- _Data listing_
---+---

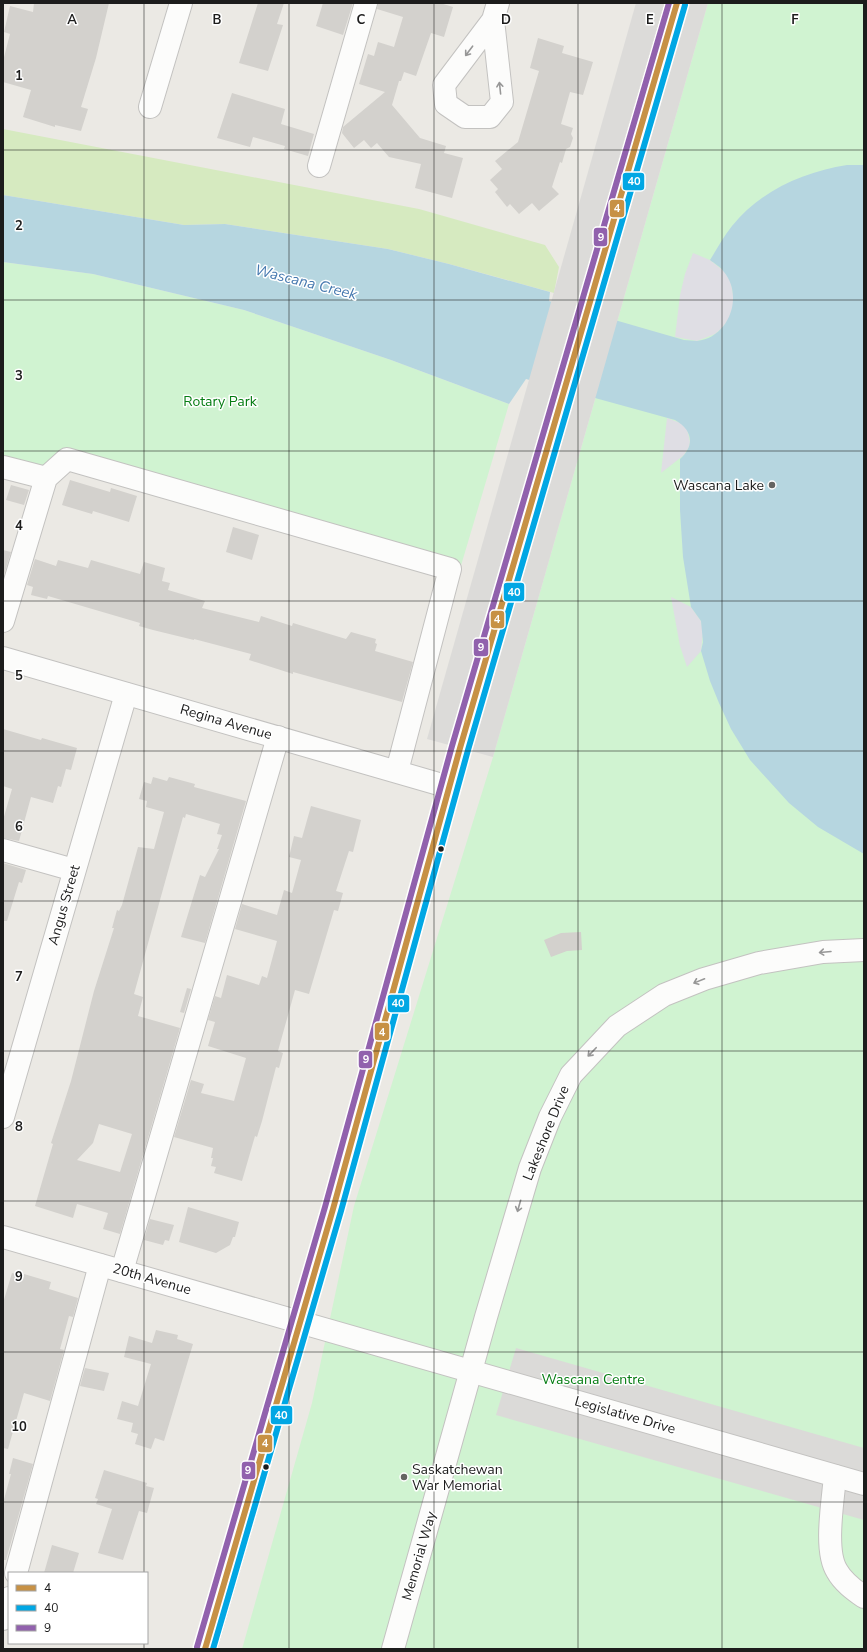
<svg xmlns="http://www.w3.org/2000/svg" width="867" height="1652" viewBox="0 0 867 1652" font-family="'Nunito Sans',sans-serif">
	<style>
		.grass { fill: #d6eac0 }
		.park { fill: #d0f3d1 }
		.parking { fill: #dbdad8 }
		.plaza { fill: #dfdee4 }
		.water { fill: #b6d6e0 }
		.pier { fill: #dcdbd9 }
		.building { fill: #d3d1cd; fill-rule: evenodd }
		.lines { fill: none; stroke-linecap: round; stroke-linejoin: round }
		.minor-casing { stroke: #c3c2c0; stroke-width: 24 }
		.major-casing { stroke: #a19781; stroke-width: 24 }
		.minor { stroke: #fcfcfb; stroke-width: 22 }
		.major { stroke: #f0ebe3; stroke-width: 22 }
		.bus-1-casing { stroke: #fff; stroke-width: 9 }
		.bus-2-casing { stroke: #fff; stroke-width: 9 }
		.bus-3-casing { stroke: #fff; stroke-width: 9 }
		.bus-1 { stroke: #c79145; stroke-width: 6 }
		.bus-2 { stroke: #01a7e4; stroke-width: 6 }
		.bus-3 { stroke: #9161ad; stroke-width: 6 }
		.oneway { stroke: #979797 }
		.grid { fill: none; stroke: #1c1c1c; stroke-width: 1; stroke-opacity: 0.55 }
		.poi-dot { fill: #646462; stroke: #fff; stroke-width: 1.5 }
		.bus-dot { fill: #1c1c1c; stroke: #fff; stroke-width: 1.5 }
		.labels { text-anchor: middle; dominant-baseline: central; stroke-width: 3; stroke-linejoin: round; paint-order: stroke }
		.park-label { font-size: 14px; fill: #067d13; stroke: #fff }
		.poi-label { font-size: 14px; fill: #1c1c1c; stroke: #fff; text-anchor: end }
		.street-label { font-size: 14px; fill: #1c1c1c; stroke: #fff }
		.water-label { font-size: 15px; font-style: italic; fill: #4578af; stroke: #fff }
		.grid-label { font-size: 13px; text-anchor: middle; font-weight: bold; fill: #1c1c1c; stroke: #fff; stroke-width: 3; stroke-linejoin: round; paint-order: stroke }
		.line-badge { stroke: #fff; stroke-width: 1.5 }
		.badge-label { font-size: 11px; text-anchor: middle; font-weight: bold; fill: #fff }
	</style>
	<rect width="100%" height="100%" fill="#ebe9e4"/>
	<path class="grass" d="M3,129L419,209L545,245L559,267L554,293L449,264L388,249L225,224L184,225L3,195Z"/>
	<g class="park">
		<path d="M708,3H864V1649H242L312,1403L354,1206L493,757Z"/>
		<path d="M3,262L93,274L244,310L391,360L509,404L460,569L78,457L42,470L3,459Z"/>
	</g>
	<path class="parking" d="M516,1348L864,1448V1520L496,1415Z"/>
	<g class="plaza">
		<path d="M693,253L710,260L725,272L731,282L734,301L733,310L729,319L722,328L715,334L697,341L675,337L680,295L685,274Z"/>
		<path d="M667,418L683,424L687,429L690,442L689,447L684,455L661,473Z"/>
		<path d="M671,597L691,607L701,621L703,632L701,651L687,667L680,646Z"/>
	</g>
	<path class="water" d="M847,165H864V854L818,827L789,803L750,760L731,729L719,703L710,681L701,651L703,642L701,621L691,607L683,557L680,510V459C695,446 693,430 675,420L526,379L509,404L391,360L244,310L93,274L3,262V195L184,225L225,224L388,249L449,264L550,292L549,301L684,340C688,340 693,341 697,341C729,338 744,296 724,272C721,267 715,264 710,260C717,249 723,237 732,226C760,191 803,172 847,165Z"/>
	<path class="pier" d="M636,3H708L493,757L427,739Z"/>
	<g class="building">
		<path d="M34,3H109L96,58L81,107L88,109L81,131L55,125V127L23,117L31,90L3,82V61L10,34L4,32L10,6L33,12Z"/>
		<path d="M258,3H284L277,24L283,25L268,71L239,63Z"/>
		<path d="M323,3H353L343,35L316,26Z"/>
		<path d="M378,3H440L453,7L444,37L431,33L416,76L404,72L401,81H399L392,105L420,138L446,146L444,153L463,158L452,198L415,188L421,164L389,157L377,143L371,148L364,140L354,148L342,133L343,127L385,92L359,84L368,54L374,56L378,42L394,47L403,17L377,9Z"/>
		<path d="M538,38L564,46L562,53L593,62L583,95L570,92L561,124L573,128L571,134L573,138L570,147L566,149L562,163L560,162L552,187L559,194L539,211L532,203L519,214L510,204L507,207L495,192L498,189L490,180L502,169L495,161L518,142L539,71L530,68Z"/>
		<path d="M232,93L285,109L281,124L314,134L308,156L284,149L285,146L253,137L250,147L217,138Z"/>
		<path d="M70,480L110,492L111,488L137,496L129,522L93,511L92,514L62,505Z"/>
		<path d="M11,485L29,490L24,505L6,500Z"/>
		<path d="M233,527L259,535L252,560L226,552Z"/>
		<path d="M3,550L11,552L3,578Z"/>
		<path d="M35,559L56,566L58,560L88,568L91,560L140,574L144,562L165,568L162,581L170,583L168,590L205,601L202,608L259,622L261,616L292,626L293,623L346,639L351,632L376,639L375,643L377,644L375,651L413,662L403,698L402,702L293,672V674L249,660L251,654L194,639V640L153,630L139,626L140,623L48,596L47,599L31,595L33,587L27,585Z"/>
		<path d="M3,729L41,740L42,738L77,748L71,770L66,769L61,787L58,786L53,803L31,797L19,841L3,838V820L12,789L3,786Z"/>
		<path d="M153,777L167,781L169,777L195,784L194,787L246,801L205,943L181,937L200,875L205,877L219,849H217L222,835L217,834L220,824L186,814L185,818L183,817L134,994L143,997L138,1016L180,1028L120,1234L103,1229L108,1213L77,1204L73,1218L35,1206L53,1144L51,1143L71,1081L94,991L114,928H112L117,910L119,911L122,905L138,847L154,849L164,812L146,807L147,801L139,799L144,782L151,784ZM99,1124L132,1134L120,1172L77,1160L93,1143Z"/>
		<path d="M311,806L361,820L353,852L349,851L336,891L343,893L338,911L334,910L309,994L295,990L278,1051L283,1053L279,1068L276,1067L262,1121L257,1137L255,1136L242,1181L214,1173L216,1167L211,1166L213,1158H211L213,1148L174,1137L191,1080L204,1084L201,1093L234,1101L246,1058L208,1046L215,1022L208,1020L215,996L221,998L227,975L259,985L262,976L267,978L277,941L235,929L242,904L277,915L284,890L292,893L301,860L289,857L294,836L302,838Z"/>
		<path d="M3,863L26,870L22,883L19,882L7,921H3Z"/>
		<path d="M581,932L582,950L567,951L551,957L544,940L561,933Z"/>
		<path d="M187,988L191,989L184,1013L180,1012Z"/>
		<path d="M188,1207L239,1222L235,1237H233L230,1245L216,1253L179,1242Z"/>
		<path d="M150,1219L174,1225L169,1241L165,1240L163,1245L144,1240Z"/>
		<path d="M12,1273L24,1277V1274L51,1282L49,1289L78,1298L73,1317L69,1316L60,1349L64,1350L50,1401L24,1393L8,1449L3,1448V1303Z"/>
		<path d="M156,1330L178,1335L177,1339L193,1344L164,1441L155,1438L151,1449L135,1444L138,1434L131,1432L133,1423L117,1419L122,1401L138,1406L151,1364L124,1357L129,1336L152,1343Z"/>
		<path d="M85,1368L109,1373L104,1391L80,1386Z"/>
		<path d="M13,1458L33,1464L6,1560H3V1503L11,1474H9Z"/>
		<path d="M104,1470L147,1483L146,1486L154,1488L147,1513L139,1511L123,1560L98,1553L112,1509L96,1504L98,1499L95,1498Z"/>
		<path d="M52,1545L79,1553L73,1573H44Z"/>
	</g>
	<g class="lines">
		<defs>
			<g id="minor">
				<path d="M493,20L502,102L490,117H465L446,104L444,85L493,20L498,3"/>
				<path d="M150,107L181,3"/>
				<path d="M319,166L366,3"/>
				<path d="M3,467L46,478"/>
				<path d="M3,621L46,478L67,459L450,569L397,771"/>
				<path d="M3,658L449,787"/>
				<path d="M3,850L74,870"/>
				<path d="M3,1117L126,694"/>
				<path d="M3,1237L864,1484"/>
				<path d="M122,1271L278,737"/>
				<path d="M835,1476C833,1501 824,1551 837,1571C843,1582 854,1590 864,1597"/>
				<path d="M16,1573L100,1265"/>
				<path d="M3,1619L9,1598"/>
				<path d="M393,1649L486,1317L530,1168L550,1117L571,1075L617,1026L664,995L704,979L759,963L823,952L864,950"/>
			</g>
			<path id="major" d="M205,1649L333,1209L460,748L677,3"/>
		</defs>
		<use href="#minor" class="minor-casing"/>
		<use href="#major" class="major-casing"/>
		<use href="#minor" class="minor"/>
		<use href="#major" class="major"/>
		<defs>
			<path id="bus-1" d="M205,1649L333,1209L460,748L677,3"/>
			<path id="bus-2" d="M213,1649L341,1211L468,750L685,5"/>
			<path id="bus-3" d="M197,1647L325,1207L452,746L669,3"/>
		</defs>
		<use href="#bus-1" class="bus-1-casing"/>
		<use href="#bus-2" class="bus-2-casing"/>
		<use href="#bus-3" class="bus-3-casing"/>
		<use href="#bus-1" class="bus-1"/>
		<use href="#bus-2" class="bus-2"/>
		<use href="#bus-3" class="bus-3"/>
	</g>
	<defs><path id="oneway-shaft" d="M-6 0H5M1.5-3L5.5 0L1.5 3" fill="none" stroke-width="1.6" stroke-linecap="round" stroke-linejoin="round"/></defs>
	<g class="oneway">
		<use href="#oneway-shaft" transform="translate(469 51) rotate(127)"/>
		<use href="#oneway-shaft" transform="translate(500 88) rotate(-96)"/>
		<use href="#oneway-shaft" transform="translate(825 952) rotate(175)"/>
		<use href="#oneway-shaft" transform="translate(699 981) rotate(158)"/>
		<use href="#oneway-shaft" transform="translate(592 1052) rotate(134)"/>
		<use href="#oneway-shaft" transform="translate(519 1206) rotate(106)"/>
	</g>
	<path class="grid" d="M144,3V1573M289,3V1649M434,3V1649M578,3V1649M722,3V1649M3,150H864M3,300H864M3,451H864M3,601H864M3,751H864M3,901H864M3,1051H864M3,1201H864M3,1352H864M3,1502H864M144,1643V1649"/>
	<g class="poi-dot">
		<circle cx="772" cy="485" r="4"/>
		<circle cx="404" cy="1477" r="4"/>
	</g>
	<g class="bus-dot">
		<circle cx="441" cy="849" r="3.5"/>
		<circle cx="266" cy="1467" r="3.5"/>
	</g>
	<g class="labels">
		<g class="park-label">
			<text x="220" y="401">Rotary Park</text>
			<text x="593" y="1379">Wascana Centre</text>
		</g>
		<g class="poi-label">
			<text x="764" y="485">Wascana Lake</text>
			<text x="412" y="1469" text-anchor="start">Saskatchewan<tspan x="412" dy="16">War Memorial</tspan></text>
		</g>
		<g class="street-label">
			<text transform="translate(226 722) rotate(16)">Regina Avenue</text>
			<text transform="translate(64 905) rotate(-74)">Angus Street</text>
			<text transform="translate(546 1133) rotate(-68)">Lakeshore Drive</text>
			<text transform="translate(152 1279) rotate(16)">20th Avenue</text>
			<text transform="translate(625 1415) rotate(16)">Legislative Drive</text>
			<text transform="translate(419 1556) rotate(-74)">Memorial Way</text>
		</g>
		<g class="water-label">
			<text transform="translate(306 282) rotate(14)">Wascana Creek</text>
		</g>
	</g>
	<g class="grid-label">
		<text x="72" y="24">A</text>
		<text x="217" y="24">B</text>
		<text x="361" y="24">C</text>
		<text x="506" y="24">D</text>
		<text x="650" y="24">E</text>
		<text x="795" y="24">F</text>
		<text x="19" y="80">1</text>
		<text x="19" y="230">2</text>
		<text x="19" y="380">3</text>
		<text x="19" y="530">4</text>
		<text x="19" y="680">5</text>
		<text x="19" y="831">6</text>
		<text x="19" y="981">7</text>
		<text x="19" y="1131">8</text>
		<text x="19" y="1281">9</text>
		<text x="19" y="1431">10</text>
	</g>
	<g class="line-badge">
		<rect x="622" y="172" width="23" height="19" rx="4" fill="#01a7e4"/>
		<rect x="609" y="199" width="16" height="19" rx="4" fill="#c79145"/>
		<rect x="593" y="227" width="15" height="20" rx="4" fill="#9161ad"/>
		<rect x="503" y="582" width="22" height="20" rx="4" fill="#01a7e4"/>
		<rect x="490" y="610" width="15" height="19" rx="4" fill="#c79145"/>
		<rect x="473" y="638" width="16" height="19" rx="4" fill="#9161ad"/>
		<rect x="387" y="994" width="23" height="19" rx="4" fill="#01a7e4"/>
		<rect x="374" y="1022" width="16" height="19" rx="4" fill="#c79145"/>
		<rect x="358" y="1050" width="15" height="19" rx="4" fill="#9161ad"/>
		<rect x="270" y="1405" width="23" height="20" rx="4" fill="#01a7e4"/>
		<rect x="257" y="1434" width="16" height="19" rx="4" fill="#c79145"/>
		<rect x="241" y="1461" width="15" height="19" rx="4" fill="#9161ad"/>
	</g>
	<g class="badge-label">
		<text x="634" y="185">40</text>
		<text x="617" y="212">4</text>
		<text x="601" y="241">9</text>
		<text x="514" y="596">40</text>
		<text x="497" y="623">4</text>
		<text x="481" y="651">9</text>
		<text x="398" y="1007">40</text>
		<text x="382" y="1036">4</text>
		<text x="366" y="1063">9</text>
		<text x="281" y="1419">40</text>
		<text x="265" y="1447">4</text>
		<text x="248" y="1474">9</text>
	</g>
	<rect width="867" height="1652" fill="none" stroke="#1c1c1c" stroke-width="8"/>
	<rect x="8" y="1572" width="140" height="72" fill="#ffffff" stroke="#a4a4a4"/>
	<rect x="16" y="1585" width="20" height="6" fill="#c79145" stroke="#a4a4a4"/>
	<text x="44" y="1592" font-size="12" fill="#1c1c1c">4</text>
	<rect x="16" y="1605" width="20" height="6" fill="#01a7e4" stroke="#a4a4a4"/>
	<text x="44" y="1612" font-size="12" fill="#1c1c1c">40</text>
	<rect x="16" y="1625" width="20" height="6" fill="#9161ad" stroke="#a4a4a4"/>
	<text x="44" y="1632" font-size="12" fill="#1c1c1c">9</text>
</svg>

---+---

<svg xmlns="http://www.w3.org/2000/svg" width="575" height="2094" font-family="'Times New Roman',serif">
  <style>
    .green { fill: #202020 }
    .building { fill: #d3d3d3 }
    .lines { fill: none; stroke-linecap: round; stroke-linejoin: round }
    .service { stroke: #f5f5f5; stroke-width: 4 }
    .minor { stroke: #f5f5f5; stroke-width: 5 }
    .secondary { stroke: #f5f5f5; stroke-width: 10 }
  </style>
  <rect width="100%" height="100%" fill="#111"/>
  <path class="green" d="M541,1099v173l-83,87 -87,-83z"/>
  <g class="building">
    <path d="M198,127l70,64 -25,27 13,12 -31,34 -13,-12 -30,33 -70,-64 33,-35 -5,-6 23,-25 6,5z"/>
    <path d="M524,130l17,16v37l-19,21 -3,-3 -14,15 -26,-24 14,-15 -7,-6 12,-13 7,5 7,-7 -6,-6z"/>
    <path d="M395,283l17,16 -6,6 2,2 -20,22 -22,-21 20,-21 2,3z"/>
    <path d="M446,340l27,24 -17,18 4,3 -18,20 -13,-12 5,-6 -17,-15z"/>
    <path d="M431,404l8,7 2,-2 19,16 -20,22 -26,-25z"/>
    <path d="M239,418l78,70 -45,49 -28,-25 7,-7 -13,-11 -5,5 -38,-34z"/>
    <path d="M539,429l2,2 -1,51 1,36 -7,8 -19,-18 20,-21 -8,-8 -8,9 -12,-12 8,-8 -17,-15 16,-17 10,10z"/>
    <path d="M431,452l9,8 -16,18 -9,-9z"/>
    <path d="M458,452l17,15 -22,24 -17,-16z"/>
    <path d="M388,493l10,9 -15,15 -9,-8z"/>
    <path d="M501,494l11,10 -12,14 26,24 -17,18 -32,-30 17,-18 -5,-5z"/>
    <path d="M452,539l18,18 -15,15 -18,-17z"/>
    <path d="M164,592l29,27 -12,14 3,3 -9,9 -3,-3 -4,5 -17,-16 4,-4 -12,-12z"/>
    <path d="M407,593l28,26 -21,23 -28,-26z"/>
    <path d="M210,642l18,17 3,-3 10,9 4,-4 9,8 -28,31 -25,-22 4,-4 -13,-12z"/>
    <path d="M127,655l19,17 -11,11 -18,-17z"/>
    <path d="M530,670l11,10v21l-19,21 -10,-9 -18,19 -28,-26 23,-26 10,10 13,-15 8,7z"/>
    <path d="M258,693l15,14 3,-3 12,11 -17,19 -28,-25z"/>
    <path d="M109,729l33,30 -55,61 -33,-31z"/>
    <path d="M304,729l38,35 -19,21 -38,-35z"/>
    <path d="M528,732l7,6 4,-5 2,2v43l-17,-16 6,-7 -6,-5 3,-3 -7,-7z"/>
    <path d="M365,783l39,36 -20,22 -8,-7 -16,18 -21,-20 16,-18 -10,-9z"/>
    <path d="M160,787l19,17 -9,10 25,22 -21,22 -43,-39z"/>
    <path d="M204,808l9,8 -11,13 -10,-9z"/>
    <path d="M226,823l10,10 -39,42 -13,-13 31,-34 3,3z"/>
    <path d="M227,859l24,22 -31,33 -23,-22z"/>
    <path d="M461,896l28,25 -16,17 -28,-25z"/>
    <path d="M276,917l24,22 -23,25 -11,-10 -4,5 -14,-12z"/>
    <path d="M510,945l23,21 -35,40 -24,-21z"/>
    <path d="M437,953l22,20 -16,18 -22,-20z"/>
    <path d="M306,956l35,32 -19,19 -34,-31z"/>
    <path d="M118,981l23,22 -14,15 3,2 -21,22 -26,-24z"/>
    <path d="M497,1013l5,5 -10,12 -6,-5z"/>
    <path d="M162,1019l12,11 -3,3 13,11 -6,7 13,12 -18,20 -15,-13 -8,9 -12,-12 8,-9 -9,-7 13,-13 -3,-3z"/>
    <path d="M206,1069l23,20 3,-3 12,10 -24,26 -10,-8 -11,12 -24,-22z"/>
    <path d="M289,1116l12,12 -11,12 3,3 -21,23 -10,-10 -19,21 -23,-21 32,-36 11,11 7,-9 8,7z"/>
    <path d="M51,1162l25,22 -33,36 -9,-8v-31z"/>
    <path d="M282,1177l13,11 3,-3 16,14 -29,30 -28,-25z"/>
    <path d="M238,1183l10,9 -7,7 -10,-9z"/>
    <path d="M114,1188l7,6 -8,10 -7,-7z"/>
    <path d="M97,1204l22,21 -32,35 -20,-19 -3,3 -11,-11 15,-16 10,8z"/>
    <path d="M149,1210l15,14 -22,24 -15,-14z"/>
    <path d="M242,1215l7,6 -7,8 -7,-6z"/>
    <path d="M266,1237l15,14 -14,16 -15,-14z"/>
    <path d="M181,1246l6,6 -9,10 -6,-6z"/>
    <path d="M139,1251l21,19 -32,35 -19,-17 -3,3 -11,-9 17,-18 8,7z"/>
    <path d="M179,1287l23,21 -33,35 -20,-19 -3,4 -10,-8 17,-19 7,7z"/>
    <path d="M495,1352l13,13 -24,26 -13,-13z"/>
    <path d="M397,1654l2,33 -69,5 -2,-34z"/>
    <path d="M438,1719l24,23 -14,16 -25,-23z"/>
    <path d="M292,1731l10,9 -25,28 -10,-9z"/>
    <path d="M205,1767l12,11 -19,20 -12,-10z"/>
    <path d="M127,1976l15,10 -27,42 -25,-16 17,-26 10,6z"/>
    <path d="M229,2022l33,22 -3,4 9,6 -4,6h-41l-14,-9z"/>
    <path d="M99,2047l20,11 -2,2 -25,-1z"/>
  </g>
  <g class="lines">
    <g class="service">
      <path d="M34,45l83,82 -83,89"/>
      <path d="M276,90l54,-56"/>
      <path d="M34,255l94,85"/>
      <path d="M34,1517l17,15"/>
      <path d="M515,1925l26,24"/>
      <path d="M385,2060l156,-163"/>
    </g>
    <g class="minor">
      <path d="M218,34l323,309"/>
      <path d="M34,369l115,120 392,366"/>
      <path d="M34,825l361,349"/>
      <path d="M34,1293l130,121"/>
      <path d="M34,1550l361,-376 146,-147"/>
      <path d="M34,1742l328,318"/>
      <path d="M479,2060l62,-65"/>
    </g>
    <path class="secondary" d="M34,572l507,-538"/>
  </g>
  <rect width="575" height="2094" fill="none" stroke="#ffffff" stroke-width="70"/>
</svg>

---+---

- _Directions for this task_
Determine how many lines of the listing above include the word "xmlns", then write only that number.

- _Response to the exercise_
2